1. ## Critical point question

hi everyone

having problems finding critical points for this two equation to fined the maximum,minimum or saddle points.

a) $x^4+y^4-4xy+1$
$f_x=4x^3-4y$, $f_y=4y^3-4x$

b) f(x,y)= $x^4-2x^2y+2y$
$f_x=4x^3-4xy$, $f_y=2-2x^2$

need help to find the critical points for this two equations,really hope someone can help me. really appreciate all your help & support.

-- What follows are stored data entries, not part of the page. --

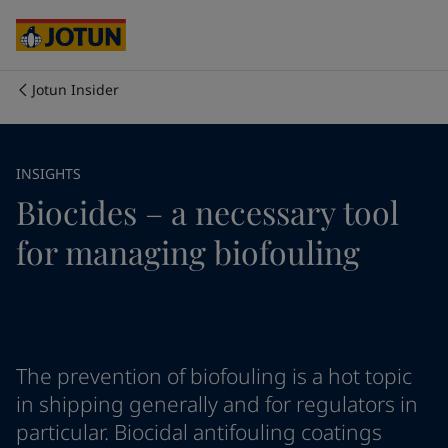
Australia
-
English
Cambodia
-
English
China
-
Chinese
China
-
English
Jotun Insider
Indonesia
-
English
Who we are
Korea
-
Korean
Korea
-
English
Our business areas
INSIGHTS
Malaysia
-
English
Biocides – a necessary tool
Myanmar
-
English
Philippines
-
English
Products and services
for managing biofouling
Singapore
-
English
Thailand
-
English
Vietnam
-
Vietnamese
Our commitment
Vietnam
-
English
Cyprus
-
English
Career
Czech Republic
-
English
The prevention of biofouling is a hot topic
Denmark
-
English
in shipping generally and for regulators in
France
-
English
particular. Biocidal antifouling coatings
Germany
-
English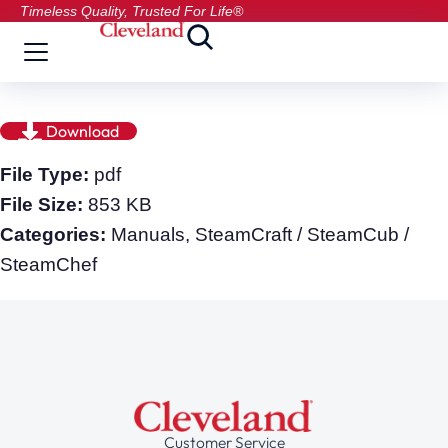
Timeless Quality, Trusted For Life®
Download
File Type:
pdf
File Size:
853 KB
Categories:
Manuals, SteamCraft / SteamCub /
SteamChef
Customer Service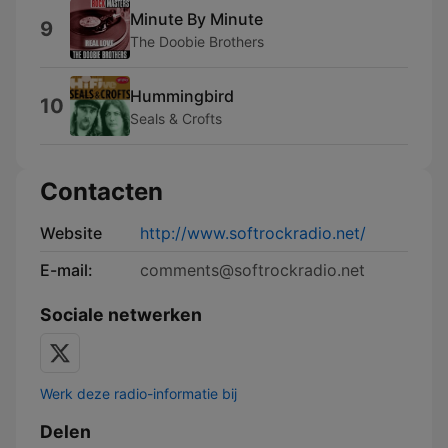
Minute By Minute
9
The Doobie Brothers
Hummingbird
10
Seals & Crofts
Contacten
Website
http://www.softrockradio.net/
E-mail:
comments@softrockradio.net
Sociale netwerken
Werk deze radio-informatie bij
Delen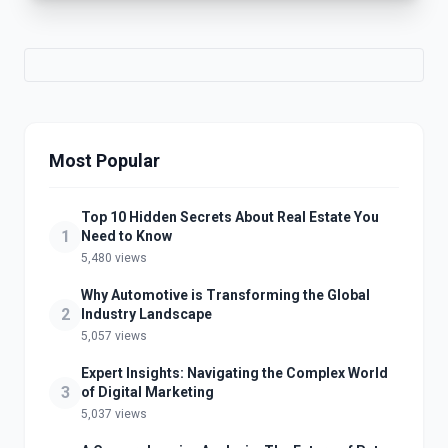
Most Popular
Top 10 Hidden Secrets About Real Estate You
1
Need to Know
5,480 views
Why Automotive is Transforming the Global
2
Industry Landscape
5,057 views
Expert Insights: Navigating the Complex World
3
of Digital Marketing
5,037 views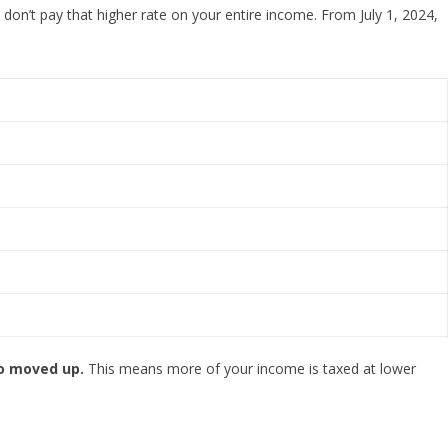
 don’t pay that higher rate on your entire income. From July 1, 2024,
so moved up.
This means more of your income is taxed at lower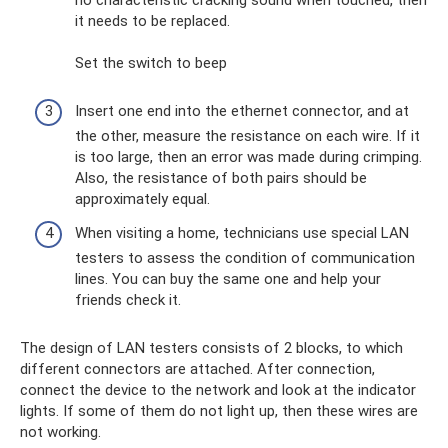
no characteristic cracking sound when touched, then
it needs to be replaced.
Set the switch to beep
Insert one end into the ethernet connector, and at
the other, measure the resistance on each wire. If it
is too large, then an error was made during crimping.
Also, the resistance of both pairs should be
approximately equal.
When visiting a home, technicians use special LAN
testers to assess the condition of communication
lines. You can buy the same one and help your
friends check it.
The design of LAN testers consists of 2 blocks, to which
different connectors are attached. After connection,
connect the device to the network and look at the indicator
lights. If some of them do not light up, then these wires are
not working.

2. How far have you come in your attempts? Where do critical points for a given function occur?

a) $x^3-y=0$, $y^3-x=0$

$x^3=y$
$y^3=x$
im stuck here, unable to find the critical point
b) $4x^3-4xy=0$
$4x^3=4xy$
$x^2=y$

$2-2x^2=0$
$2=2x^2$
x=1 & -1

critical point, = (1,1) & (-1,1) ..is this right???

realyl hope someone can help, appreciate all help & support.

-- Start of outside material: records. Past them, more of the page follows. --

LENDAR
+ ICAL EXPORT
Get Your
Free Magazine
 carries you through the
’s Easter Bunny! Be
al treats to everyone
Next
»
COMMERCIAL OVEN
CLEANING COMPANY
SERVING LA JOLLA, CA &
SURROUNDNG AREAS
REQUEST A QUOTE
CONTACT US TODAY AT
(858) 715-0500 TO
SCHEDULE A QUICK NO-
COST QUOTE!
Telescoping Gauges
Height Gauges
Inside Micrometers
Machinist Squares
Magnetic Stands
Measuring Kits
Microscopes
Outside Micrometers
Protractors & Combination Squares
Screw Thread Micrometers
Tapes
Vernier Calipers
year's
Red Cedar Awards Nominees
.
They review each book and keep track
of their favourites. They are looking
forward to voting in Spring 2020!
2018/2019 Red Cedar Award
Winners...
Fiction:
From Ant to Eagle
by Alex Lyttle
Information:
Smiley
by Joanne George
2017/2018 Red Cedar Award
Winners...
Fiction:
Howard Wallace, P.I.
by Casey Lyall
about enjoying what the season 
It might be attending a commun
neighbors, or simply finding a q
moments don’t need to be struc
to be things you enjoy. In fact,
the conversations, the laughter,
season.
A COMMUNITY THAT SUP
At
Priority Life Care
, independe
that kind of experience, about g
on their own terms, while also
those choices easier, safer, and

4. a: Remember that the two derivatives form a system of equations:
$x^3-y = 0$
$y^3-x = 0$

imply that

$x^9=x$ or $x(x^8-1) = 0$ (see why?)

What values for critical points does this give you?

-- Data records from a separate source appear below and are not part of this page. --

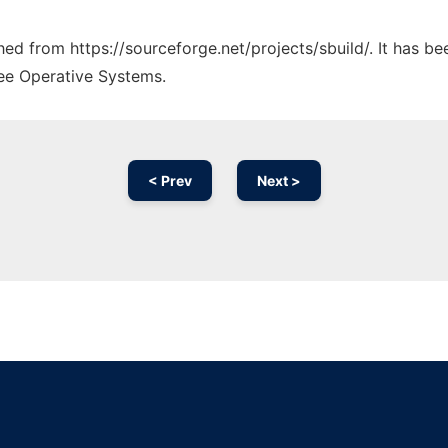
ched from https://sourceforge.net/projects/sbuild/. It has b
ree Operative Systems.
< Prev
Next >
Ad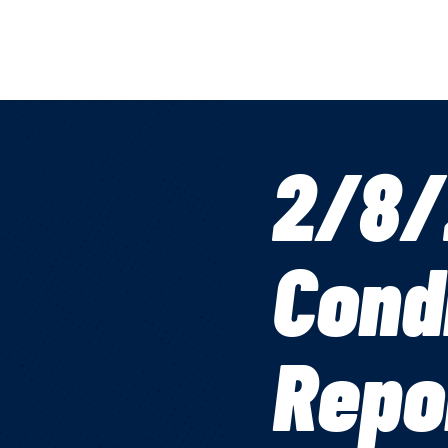
2/8/
Cond
Repo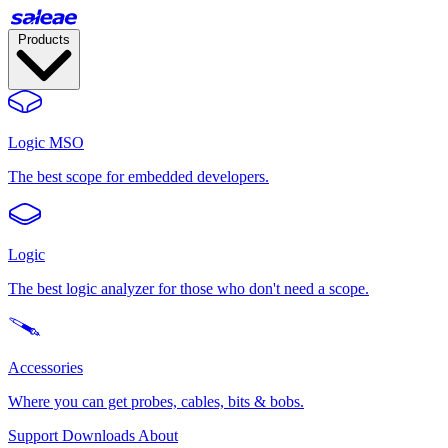
Products
Logic MSO
The best scope for embedded developers.
Logic
The best logic analyzer for those who don't need a scope.
Accessories
Where you can get probes, cables, bits & bobs.
Support
Downloads
About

b: Seems right to me, so far, however, you are being a little hasty. It's quite right that
$4x^3-4xy = 0$ implies that
$x^2 = y$
but it also implies that
$x(x^2-y) = 0$. See what you missed?

a)
$(x^3)^3-x=0$
$x(x^8-1)$
x= -1,0 & 1
critical points=(-1,-1)(0,0) & (1,1)
b)you are right, but is my final answer for critical point correct?
critical point=(1,1) & (-1,1) .. i think it has to be correct..not sure,a bit confused though

is this correct?

thank you again for all help & support.